WHAT YOU HAVE TO DO — Every record below needs to be set down exactly. Pictures do not belong in the copy.

--- START ---

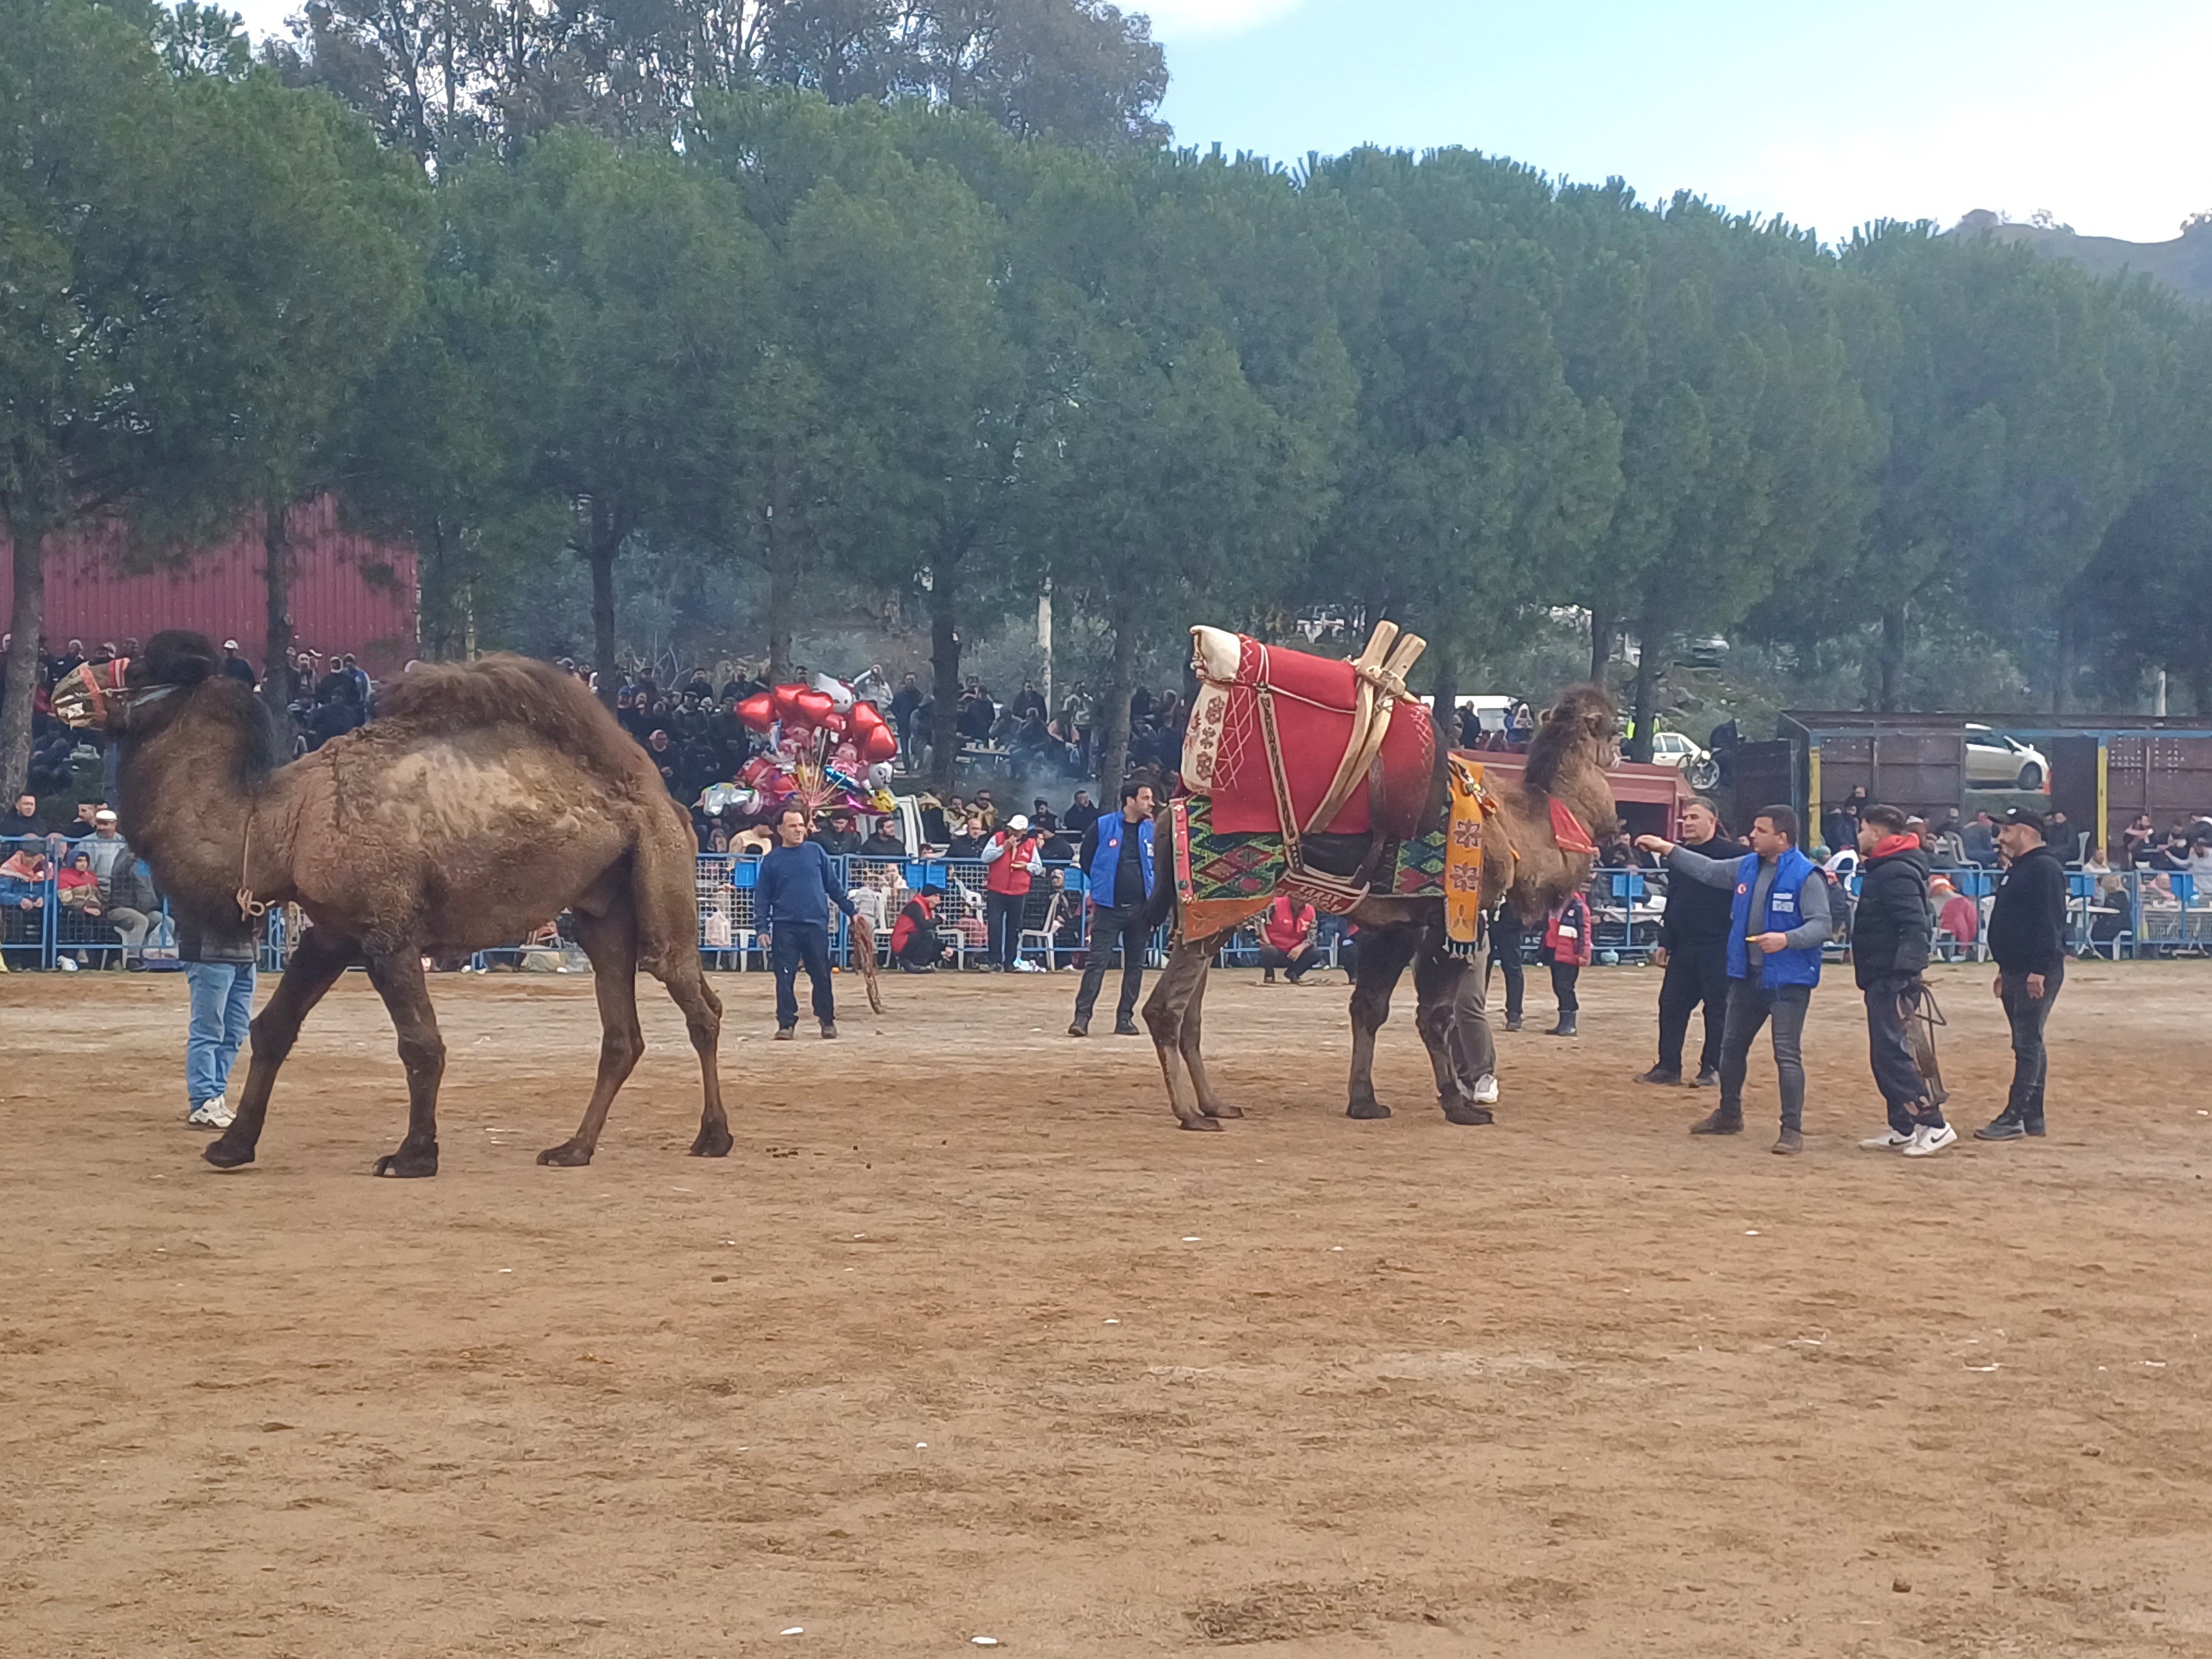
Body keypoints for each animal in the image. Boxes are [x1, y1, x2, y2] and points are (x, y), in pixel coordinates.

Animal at [52, 628, 730, 1177]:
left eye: (142, 668)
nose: (63, 689)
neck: (273, 826)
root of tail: (662, 797)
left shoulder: (388, 934)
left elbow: (421, 1045)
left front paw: (412, 1155)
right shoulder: (332, 931)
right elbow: (272, 1029)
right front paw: (231, 1146)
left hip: (661, 873)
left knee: (696, 1001)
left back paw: (712, 1138)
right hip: (600, 910)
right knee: (623, 1034)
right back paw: (573, 1148)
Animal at [1141, 624, 1610, 1133]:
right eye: (1610, 724)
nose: (1618, 753)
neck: (1523, 826)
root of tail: (1170, 814)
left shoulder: (1396, 925)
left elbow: (1369, 1007)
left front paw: (1364, 1102)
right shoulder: (1448, 920)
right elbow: (1436, 1016)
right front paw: (1459, 1106)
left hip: (1206, 913)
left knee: (1191, 1013)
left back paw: (1216, 1104)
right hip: (1217, 900)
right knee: (1164, 1009)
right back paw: (1191, 1114)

--- END ---

RESPONSE BELOW —
Body keypoints for each animal in the image. Boxes are [x1, y1, x2, y2] and points are (x, y), in pixel coordinates.

Animal at [52, 628, 730, 1177]:
left eye: (142, 668)
nose: (63, 689)
neck: (273, 826)
root of tail: (662, 797)
left shoulder: (388, 934)
left elbow: (421, 1045)
left front paw: (412, 1155)
right shoulder: (332, 931)
right elbow: (272, 1029)
right front paw: (231, 1146)
left hip: (661, 873)
left knee: (696, 1001)
left back paw: (712, 1138)
right hip: (600, 910)
right knee: (623, 1034)
right back paw: (573, 1148)
Animal at [1141, 624, 1610, 1133]:
right eye: (1610, 724)
nose: (1618, 753)
neck: (1523, 826)
root of tail: (1170, 814)
left shoulder: (1396, 925)
left elbow: (1369, 1007)
left front paw: (1364, 1102)
right shoulder: (1448, 920)
right elbow: (1436, 1016)
right front paw: (1459, 1106)
left hip: (1206, 913)
left knee: (1191, 1013)
left back paw: (1216, 1104)
right hip: (1217, 900)
right knee: (1164, 1009)
right back paw: (1191, 1114)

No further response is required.